Jeremy Camp - I wait for the Lord, my soul waits
JC is coming home on a more regular basis now to see what kind of pressures he is able to handle in appropriate ways to be able considering a full time return home. He has done so well recently! His brother and sister are struggling to handle it as they have gotten used to the way it has been, but they also know JC and his needs and wants to be home, so they are learning how to adapt again. I'm sure you've heard the term "helicopter parent"... well, in my case... it is "helicopter child". I simply cannot do anything for over 5 minutes without JC coming to find me, calling for me or basically hovering around me. This is difficult sometimes because I am the type of person who needs her space, ha ha! And he is a 6'3", size 17 shoe huge beanpole of a teenager!! We are working on finding tools to remind JC of when he's bored, he gets in trouble, so find something else to do to keep you busy. I must give him10 different choices, 100 times a day, of what he can do rather than hover or get bored and angry. Nothing seems to hold his attention longer than 10 minutes. Not even Xbox anymore :( We are hoping to find a job through the developmental services that will be "hopping" but not too challenging to keep him busy but not frustrated.

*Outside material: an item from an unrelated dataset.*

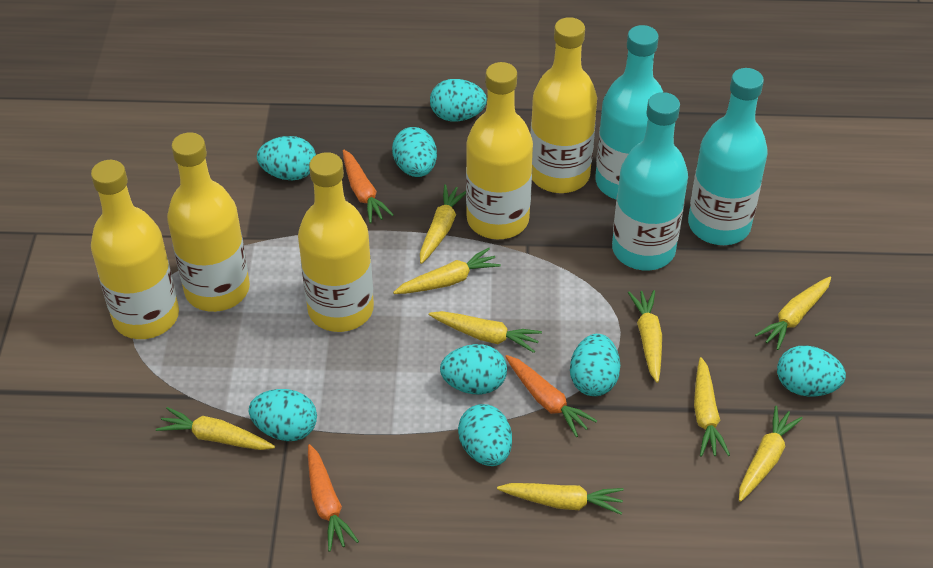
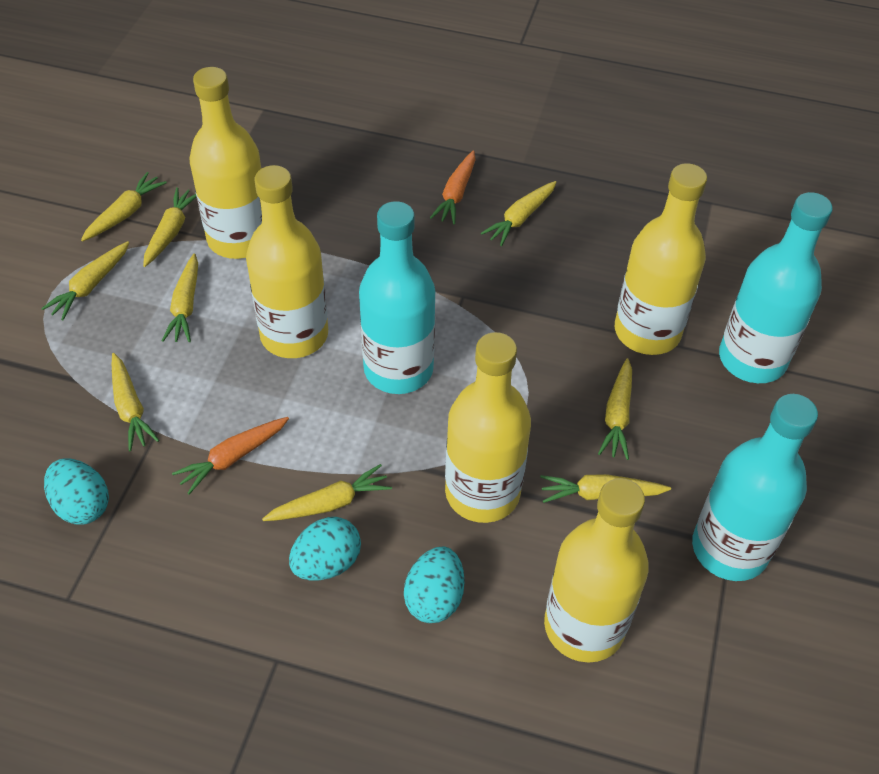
orange carrot: [308,444,359,552] [343,149,394,224] [505,355,597,437] = 3 -> [172,417,289,494] [430,151,475,224] = 2
turquoise egg: [249,389,317,441] [257,136,316,180] [392,127,437,177] [430,79,487,121] [440,344,507,394] [458,404,512,466] [570,334,620,396] [777,345,846,396] = 8 -> [44,458,109,524] [289,517,361,580] [404,547,464,623] = 3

He loves animals so we are looking into volunteer situations first :)
The last few months have been challenging anyways due to three teenagers being in the house! Craziness and Chaos often occurs on a regular basis around here, not to mention the three dogs we have!! We did decide to close our handyman business, which will soon lead to so much less stress for me personally! I can't wait to be free of paperwork and taxes!!
One thing can confidently be said.... Life has certainly never been boring for Dev and I, that's for sure!